Phenomenal!!! :drool:

Any chance there is a pic of the whole plant?


----------



## Linus_Cello (May 15, 2015)

So what are you going to pollinate with this?


----------



## Marco (May 15, 2015)

eOrchids said:


> Phenomenal!!! :drool:
> 
> Any chance there is a pic of the whole plant?

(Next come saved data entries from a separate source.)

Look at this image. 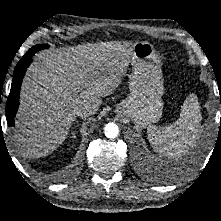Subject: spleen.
I'll use <instances>...</instances> for the list:
<instances>
[{"label": "spleen", "instance_id": "obj_1", "mask_svg": "<svg viewBox=\"0 0 221 221\" xmlns=\"http://www.w3.org/2000/svg\"><path fill=\"white\" fill-rule=\"evenodd\" d=\"M201 118L196 96H188L181 107L180 117L174 123L148 127V139L153 150L160 156L181 158L200 138Z\"/></svg>", "mask_w": 221, "mask_h": 221}]
</instances>
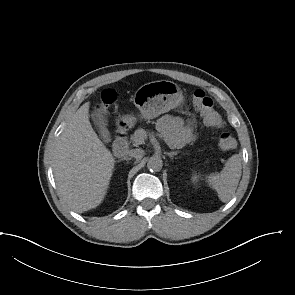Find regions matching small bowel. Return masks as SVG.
<instances>
[{
  "mask_svg": "<svg viewBox=\"0 0 295 295\" xmlns=\"http://www.w3.org/2000/svg\"><path fill=\"white\" fill-rule=\"evenodd\" d=\"M157 127L168 135L171 143L176 146L187 144L194 138L191 125L178 117L163 116L158 120Z\"/></svg>",
  "mask_w": 295,
  "mask_h": 295,
  "instance_id": "small-bowel-1",
  "label": "small bowel"
}]
</instances>
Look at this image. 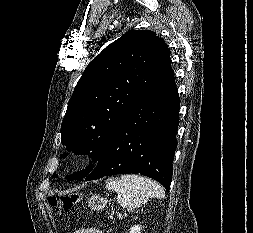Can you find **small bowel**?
Returning <instances> with one entry per match:
<instances>
[{
	"label": "small bowel",
	"instance_id": "1",
	"mask_svg": "<svg viewBox=\"0 0 253 233\" xmlns=\"http://www.w3.org/2000/svg\"><path fill=\"white\" fill-rule=\"evenodd\" d=\"M75 233H102L97 229H93V228H88V229H81L76 231Z\"/></svg>",
	"mask_w": 253,
	"mask_h": 233
}]
</instances>
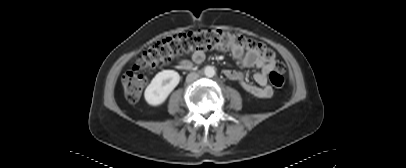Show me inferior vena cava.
<instances>
[{
  "mask_svg": "<svg viewBox=\"0 0 406 168\" xmlns=\"http://www.w3.org/2000/svg\"><path fill=\"white\" fill-rule=\"evenodd\" d=\"M198 78H199V74H197L195 72H191L187 75L186 82L192 83V82L196 81Z\"/></svg>",
  "mask_w": 406,
  "mask_h": 168,
  "instance_id": "1",
  "label": "inferior vena cava"
}]
</instances>
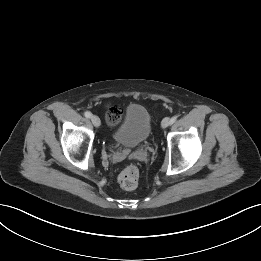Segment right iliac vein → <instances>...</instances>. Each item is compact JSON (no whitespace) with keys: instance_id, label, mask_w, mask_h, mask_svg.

You definitely sound like an Eric


----------



## troy (May 15, 2015)

Very nice Kovachii!!! You are in the bay area?


----------



## e-spice (May 15, 2015)

It goes without saying but that's awesome!


----------



## eggshells (May 15, 2015)

Wow that is amazing. I'm trying one again. Hoping that third time is the charm.


----------



## Cat (May 15, 2015)

Wow. I'm going to show this picture to my baby kovachiis. Only a few.....years to go. Yup definitely need to get 1 BS kovachii now. Thanks for the pictures!


----------



## NYEric (May 15, 2015)

Nice Pk. Can you post a photo with something next to the bloom for size reference, some people still don't get how amazingly large the blooms are. Thanks for sharing. 



Marco said:


> You definitely sound like an Eric


That's what everyone should say.



troy said:


> Very nice Kovachii!!! You are in the bay area?

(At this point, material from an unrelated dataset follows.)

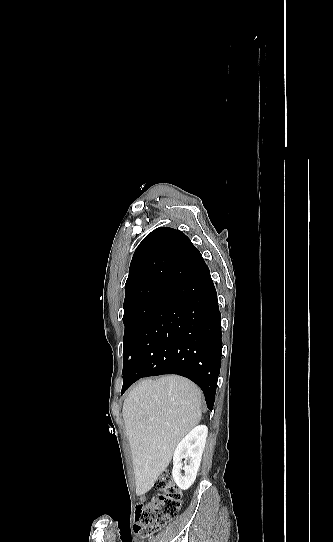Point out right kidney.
<instances>
[{"label":"right kidney","instance_id":"right-kidney-1","mask_svg":"<svg viewBox=\"0 0 333 542\" xmlns=\"http://www.w3.org/2000/svg\"><path fill=\"white\" fill-rule=\"evenodd\" d=\"M207 434V426H196L179 442L174 452L172 476L180 490H188L196 480ZM184 458L186 462L183 466ZM181 470H184V474H181Z\"/></svg>","mask_w":333,"mask_h":542}]
</instances>
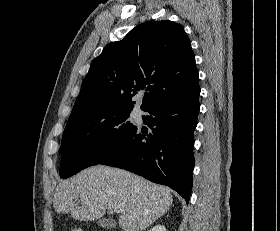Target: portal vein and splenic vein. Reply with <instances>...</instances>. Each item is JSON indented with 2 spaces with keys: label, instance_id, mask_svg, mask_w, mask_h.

Don't answer if you want to keep that safe! oke:


----------



## Erythrone (May 15, 2015)

Very nice!


----------



## phrag guy (May 15, 2015)

looks like one of the best


----------



## John M (May 15, 2015)

Spectacular!


----------



## Silvan (May 15, 2015)

Amazing flower! Thanks for sharing. 
I thought they were seasonal bloomers. I guess not.


----------



## SlipperFan (May 15, 2015)

Perfection!


----------



## 17andgrowing (May 15, 2015)

Awesome!


----------



## Gilda (May 15, 2015)

I'm in love !


----------



## MaryPientka (May 15, 2015)

Wow!


----------



## rdlsreno (May 15, 2015)

Wow!!!!:drool:

Ramon


----------



## JeanLux (May 16, 2015)

Excellent!!!! Open for how long now? Jean


----------



## Hugorchids (May 16, 2015)

It's been open for about a week now, i think they last about 3-4 weeks. one of the pollen is going to a friend and the other i may just keep for the next bloom on another plant. I haven't really thought of breeding anything with it, maybe on a very nice JF. This is my fourth kovachii bloom so it's still relatively new to me. My last one has a huge petal spread and very flat, this one has a good balance and dark.


----------



## Ozpaph (May 16, 2015)

That is an incredible flower


----------



## Phrag-Plus (May 17, 2015)

Just gorgeous!


----------



## eaborne (May 17, 2015)

Fantastic!!


----------



## Migrant13 (May 17, 2015)

Amazing and what everyone else said. Certainly one of the best I have seen posted here. Of course, growing tips are always appreciated!!


----------



## phraggy (May 17, 2015)

Just wonderful.

Ed


----------



## Paph_LdyMacBeth (May 17, 2015)

Hot stuff!! That's quite the kovachii! 

Sent from my BlackBerry Bold 9900 using Tapatalk


----------



## trdyl (May 18, 2015)

That is gorgeous!


----------



## smartie2000 (May 18, 2015)

:clap::clap::clap:


----------